Esses versos fazem parte do diário Ora ga haru (Minha primavera),
no qual Issa relata como as crianças de sua aldeia caçoavam
dele cantando: Todos sabem quem é o filho sem mãe.
É aquele que chupa o dedo parado em frente ao portão.
Segue-se esse haicai, com uma nota indicando que foi escrito aos 6 anos.
Hoje se sabe que sua composição ocorreu na maturidade. A
observação do diário foi apenas uma forma inocente
de apontar para o próprio gênio.
O autor, que mal conheceu o amor materno, podia ter observado um filhote
de pardal desgarrado do grupo enquanto procurava comida. Sentindo grande
afinidade com o animalzinho, sua memória reavivava as cenas da
infância solitária. Trata-se de um dos haicais mais famosos
de Issa.
|
|
|
Kobayashi Issa (1763-1827) |
yuki
tokete
mura ippai no
kodomo kana
|
|
Tradução:
|
Derrete-se a neve
e surge uma aldeia inteira
cheia de crianças.
|
|
O kigo (termo-de-estação) deste haicai é yuki tokeru,
que significa a neve se derrete. Indica primavera.
No norte do Japão, onde se situa a aldeia de Issa, a neve custa
a derreter, mesmo com chegada da primavera. Porém, com o advento
dessa época tão esperada, as crianças até
então reclusas dentro de suas casas ganham o exterior de forma
súbita, banhadas pelo sol gentil enquanto se entretêm com
suas brincadeiras. Aldeia inteira pode parecer um exagero,
mas a impressão vívida que a folia das crianças causa
em nossa imaginação é muito efetiva. A saída
do mundo escuro e depressivo da neve para a alegria e as cores da primavera
é causa de grande alívio, retratado por uma explosão
de crianças, de cujos sentimentos o autor certamente compartilhava.

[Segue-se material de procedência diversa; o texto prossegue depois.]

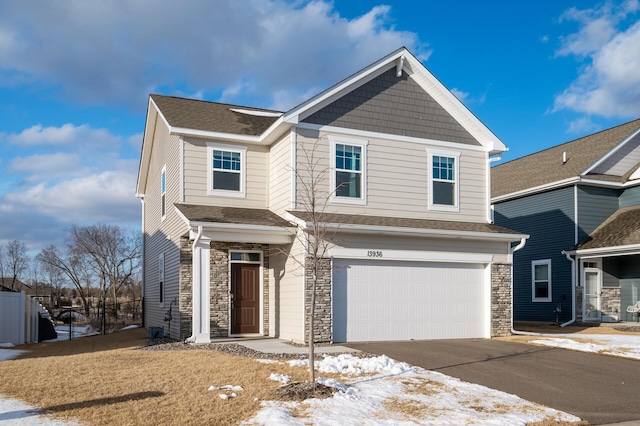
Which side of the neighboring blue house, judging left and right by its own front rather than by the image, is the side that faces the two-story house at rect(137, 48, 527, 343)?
right

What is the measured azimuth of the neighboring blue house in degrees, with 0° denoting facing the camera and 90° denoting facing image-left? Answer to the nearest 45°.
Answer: approximately 315°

Foi um ano de grande tranquilidade para Issa que, temporariamente livre
de problemas materiais, casar-se-ia em breve com Kiku, sua primeira esposa.
|
|
|
Kobayashi Issa (1763-1827) |
mumasô
na
yuki ga fuwari
fuwari kana
|
|
Tradução:
|
Parece gostosa
a neve que chega em flocos
tão suavemente.
|
|
O kigo (termo de estação) deste haicai é yuki (neve),
que indica inverno.
Com a proximidade da primavera, ainda neva. Porém, é uma
neve mansa, em flocos maiores, lembrando vagamente algodão-doce
ou até mesmo pétalas de flores. Podemos imaginar a criança
dentro de Issa com a boca aberta, recolhendo a neve que cai, para sentir
seu gosto. Lembramo-nos dos hebreus que, sob o comando de Moisés,
em sua longa jornada pelo deserto em direção à Terra
Prometida, alimentavam-se tão somente do maná que Deus fazia
cair do céu. Para Issa, certamente, aquela neve era quase um milagre.
Quem sabe não fosse mesmo comida caindo do céu, como um
presente divino?
Com o problema do inventário de seu pai resolvido, ele já
tinha um pedaço de chão onde morar. A tranquilidade desse
tempo está refletida nos versos deste haicai.